SENS As Precursor to Cryonic Revival (September 03 2007)
http://www.acceleratingfuture.com/people-blog/?p=130
Here's a transcript of a talk given last year by Aubrey de Grey on SENS, cryonics and selling the ideas, put together at the People Database project blog: "It seems to me that the technical feasibility of cryonics is hard to sell, because real people out there don't like arguments along the lines of 'It doesn't matter how hard it is, because we've got arbitrarily long.' ... Not for any good reason, you understand. Arguments involving small numbers like '2+2=4' are altogether more effective it seems. ... Ultimately we are talking about four different concepts here: rejuvenating the body, rejuvenating the brain, reviving the body from cryostasis, and reviving the brain from cryostasis. If rejuvenating the body isn't much harder than rejuvenating the brain, then that probably means that we can get from reviving the body from cryostasis to reviving the brain from cryostasis. The difference in difficulty there will be similar. If we can get from rejuvenation, the sort of thing that I work on, keeping people's organs going by maintenance when they're still functioning to reviving those organs from cryostasis, if that's not a terribly big leap, then perhaps it can be done for the brain. ... Similarly, if cryobiology is a legitimate, even admirable field, including cryopreservation and resuscitation of organs, then we shouldn't really have too much difficulty in believing that cryonics is technically feasible in the foreseeable future. I find that this argument works rather well."

Calorie Restriction at SFGate (September 03 2007)

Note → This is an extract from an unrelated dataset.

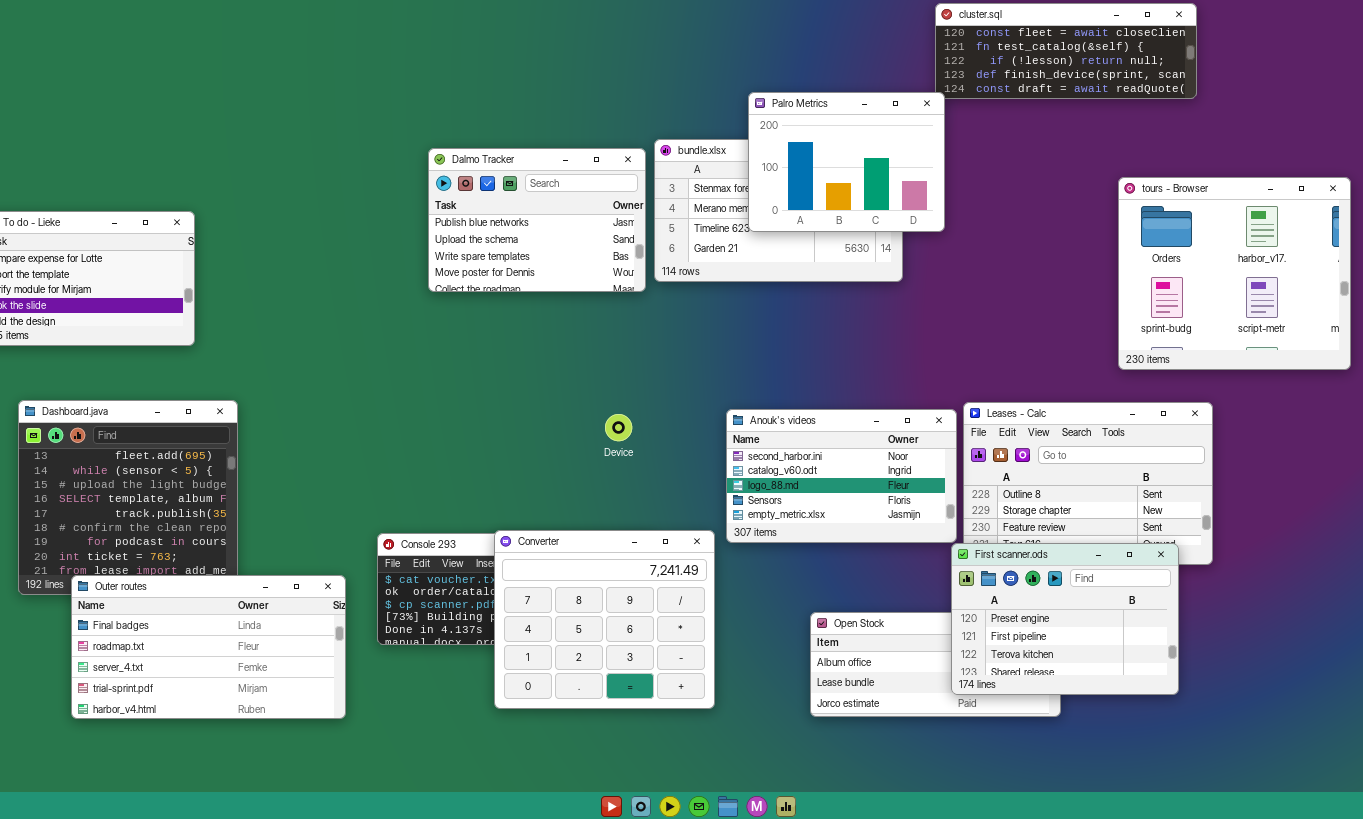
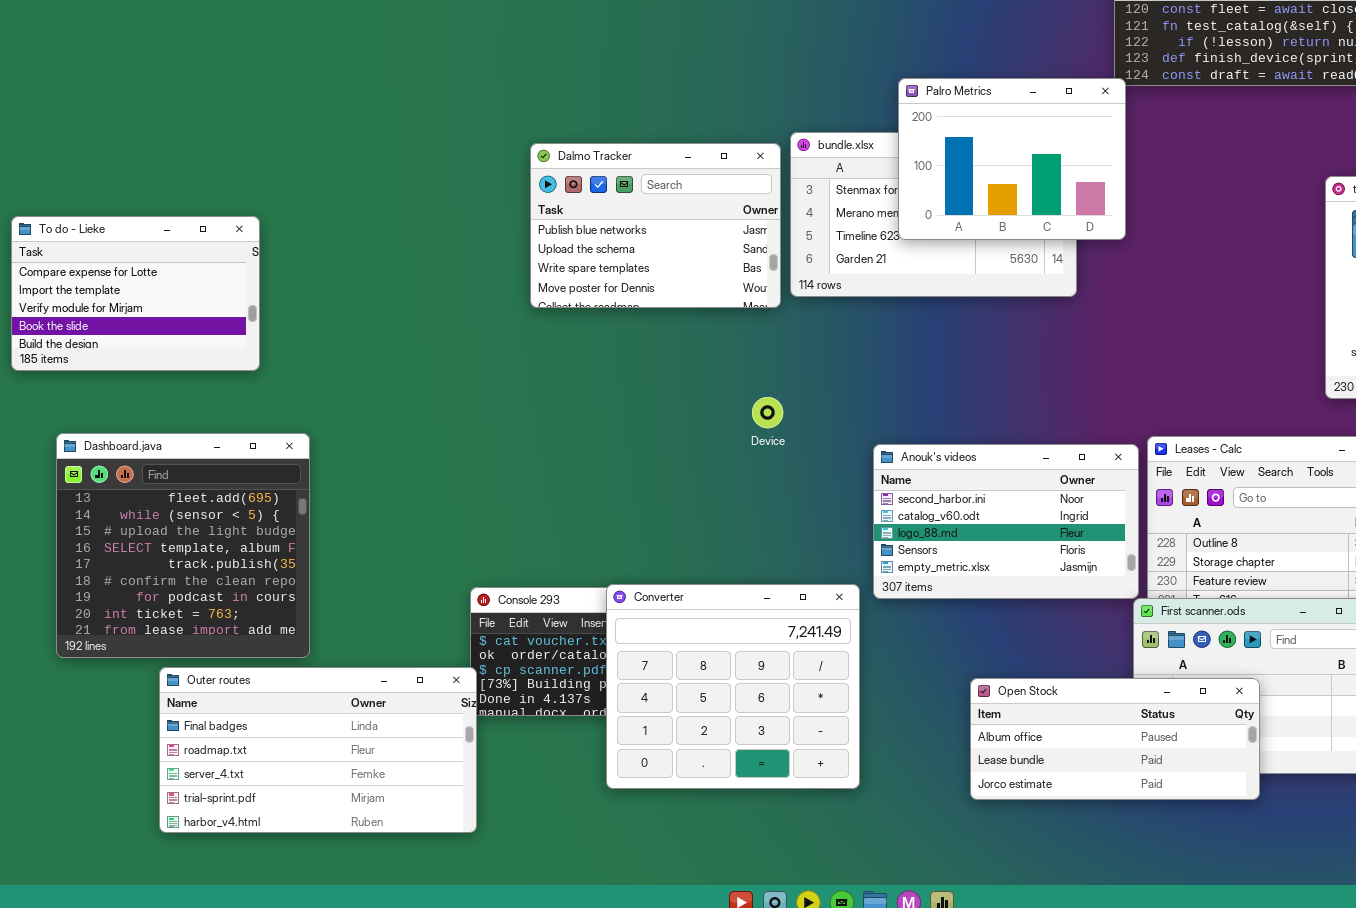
Device: [605,414,632,441] -> [752,397,783,428], moved
Outer routes: [71,575,346,719] -> [159,667,477,833], moved
Open Stock: [810,612,1061,717] -> [970,678,1260,800], raised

http://www.sfgate.com/cgi-bin/article.cgi?f=/c/a/2007/09/02/CM0CRASBE.DTL
SFGate interviews calorie restriction (CR) practitioners and looks at the science behind CR: "Some of the first willing research subjects were volunteers from the Calorie Restriction Society, who in 2002 offered themselves as subjects for an ongoing study at Washington University School of Medicine. Researchers there have measured markers of health and aging, and their findings, published by the National Academies of Sciences in 2002, say CR led to 'profound and sustained beneficial effects.' These included lowered cholesterol and blood pressure, less body fat and reduced levels of a protein known to cause inflammation, which is believed to be a factor in diseases. ... We used to be considered a bunch of extremist wackos who were starving ourselves to live longer. But now most any major university that does research is doing some on CR ... My friends that I have coffee with in the morning, one has three or four stents in him and has diabetes. Another one has two or three stents and has gout. They are in their late 50s and early 60s and they shouldn't be having these troubles. They watch me every day and they can see the price they are paying."